LESERBRIEF. Münichholz braucht natürlich eine zweite Zufahrtsmöglichkeit. Schon beim letzten Plenklbergausbau wurden die Münichholzer zu Linksabbiegern degradiert. Nach dem Bau der Nordspangenbrücke wäre eine Zufahrt aus dem Bereich der Nordspangenbrücke die logische Folgerung gewesen ...
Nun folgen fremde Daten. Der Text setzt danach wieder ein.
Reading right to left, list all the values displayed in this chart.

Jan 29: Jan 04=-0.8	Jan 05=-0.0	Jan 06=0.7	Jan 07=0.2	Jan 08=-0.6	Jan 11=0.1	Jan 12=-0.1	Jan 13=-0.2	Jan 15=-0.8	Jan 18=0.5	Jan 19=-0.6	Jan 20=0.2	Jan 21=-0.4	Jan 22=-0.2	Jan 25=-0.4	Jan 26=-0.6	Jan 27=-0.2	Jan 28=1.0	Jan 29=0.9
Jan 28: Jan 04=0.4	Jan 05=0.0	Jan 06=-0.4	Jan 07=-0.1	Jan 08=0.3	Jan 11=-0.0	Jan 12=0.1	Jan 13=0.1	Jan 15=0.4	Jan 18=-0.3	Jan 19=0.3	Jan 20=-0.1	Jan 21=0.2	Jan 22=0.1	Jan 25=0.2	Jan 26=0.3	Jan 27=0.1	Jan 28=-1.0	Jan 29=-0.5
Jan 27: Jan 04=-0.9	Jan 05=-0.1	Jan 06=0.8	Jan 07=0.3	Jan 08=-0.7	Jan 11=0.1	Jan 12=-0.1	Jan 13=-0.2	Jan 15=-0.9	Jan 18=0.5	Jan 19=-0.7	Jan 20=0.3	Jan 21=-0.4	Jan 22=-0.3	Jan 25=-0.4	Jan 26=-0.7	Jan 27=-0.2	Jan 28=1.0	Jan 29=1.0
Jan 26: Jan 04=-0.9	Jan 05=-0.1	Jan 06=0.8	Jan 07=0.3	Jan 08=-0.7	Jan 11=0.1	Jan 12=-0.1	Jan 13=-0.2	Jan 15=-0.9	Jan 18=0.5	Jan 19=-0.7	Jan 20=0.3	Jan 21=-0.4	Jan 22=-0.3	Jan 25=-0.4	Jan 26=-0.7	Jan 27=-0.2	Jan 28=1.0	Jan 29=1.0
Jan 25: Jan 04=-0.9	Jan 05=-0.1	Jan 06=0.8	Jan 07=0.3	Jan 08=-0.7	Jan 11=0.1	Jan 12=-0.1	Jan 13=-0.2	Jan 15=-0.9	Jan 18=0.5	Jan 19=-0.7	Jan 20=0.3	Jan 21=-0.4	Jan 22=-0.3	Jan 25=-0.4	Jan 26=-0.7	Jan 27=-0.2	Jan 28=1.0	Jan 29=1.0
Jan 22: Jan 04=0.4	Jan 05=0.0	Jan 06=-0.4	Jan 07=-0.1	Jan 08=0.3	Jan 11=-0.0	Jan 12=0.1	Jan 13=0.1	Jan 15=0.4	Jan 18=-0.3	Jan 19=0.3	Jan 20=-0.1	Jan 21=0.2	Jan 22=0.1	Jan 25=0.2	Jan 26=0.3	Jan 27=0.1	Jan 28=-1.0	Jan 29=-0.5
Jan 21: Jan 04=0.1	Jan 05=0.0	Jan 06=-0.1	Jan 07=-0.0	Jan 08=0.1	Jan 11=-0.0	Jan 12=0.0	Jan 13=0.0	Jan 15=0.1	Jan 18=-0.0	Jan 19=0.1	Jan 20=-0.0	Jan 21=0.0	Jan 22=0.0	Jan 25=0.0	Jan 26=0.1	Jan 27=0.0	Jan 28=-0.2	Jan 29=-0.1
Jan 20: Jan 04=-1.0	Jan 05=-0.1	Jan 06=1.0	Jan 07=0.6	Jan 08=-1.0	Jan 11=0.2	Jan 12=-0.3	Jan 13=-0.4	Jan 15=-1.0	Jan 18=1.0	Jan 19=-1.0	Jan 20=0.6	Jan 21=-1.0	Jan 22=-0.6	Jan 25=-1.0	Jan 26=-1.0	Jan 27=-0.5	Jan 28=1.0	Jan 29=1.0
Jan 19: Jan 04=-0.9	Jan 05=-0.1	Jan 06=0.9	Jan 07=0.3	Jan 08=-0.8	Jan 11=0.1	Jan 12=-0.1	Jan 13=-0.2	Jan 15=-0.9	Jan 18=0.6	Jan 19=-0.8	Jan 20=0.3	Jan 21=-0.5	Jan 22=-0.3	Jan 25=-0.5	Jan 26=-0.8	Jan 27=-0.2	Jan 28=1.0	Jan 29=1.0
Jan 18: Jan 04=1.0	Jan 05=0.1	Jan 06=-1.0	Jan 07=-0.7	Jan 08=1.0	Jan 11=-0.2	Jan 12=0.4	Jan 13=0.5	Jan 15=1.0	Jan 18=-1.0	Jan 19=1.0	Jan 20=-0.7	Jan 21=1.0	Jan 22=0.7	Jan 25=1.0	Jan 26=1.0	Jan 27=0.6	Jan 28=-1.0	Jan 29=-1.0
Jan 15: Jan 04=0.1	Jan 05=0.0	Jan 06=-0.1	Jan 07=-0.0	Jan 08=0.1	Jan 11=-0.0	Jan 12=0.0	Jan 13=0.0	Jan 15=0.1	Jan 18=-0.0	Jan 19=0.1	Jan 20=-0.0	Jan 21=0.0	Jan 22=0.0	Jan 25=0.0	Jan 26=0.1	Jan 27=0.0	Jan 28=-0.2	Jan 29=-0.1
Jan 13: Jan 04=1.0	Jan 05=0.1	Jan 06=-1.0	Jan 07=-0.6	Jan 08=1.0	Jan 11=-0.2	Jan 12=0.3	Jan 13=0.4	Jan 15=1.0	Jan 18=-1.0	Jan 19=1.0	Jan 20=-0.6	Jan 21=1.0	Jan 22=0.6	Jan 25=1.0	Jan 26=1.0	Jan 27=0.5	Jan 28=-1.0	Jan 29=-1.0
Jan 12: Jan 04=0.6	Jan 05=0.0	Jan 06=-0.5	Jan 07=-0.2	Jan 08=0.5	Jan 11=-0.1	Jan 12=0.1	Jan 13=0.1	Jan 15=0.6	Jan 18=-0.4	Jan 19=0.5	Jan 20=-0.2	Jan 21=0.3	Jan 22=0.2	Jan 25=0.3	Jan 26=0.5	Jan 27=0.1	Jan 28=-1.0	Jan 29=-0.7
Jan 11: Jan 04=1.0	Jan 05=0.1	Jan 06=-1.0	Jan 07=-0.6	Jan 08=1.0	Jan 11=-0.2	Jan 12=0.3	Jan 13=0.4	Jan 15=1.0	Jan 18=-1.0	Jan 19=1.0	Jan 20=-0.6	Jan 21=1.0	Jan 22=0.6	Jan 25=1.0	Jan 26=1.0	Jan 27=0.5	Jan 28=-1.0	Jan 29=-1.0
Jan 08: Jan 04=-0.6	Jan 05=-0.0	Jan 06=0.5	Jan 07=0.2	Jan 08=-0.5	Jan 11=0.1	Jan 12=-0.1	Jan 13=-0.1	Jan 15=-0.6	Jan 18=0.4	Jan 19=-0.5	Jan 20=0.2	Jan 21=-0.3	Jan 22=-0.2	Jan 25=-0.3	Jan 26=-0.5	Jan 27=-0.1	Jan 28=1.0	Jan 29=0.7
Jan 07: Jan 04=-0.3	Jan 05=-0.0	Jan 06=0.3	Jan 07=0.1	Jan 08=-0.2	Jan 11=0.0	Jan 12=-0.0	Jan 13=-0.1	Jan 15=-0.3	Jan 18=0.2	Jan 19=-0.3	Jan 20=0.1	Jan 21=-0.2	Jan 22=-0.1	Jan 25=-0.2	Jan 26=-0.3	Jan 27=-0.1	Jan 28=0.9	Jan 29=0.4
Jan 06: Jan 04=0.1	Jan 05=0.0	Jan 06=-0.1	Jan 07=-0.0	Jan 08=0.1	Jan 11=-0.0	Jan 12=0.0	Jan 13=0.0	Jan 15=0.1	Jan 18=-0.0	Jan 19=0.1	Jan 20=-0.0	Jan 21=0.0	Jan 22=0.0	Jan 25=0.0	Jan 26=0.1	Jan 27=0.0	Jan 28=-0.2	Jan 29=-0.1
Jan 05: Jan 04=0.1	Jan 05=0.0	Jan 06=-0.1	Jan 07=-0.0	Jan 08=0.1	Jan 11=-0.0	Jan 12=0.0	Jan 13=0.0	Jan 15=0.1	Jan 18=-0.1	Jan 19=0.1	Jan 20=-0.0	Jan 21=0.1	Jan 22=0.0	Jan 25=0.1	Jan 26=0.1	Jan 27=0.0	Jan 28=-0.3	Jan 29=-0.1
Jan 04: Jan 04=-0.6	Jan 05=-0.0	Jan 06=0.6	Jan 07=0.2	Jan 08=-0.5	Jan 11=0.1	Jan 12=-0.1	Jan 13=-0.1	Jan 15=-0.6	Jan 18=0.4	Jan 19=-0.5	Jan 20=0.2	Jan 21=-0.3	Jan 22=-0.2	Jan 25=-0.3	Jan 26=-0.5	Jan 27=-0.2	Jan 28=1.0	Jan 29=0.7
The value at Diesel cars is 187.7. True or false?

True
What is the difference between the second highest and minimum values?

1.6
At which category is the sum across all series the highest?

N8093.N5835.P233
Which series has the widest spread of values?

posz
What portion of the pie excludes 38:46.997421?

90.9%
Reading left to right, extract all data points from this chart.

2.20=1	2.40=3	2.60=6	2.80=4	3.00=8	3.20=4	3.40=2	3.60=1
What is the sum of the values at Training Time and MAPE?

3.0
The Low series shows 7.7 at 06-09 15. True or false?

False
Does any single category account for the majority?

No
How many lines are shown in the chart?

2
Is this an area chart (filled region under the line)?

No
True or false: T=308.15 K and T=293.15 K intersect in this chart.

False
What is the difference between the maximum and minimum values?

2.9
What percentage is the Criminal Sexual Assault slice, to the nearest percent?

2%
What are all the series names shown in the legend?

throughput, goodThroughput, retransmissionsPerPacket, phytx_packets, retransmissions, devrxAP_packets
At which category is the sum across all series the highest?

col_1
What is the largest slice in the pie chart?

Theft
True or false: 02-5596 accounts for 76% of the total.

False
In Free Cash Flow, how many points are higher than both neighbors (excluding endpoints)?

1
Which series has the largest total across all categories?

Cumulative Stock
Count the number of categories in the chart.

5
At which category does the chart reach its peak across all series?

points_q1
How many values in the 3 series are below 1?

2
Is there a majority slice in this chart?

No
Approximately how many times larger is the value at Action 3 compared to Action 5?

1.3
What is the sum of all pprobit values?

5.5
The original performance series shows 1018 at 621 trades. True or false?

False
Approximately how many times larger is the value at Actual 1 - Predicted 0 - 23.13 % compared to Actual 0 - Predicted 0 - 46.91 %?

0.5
Die Abfahrt von der Haagerstraße ins Münichholz war ja nur ein ehemaliger Feldweg. Alleine schon für die Beschäftigten von BMW, die im Stadtteil Münichholz wohnen, wäre eine angemessene Zufahrt von der Haagerstraße das Mindeste gewesen.

Es zeigt schon von einer gewissen Pikanterie, dass der rote Münichholzer Pensionistenverband in Sachen Verkehr mehr zu reden hat, als der blaue Verkehrsstadtrat, von dem viele nicht einmal den Namen wissen. ÖVP Stadtrat Spöck muss man es fairerweise hoch anrechnen, dass er sich neben seiner Hauptfunktion als Baustadtrat nun auch um die Verkehrsangelegenheiten kümmert. Als Schwarzer hat er aber logischerweise in Münichholz nichts zu melden.

Dass sich der Bürgermeister in dieser Angelegenheit überhaupt nicht angesprochen fühlt ist natürlich auch bemerkenswert. Ihm ist der Stadtteil Münichholz, mit seinen über 5000 Einwohnern, anscheinend nicht wert endlich für klare Verhältnisse zu sorgen.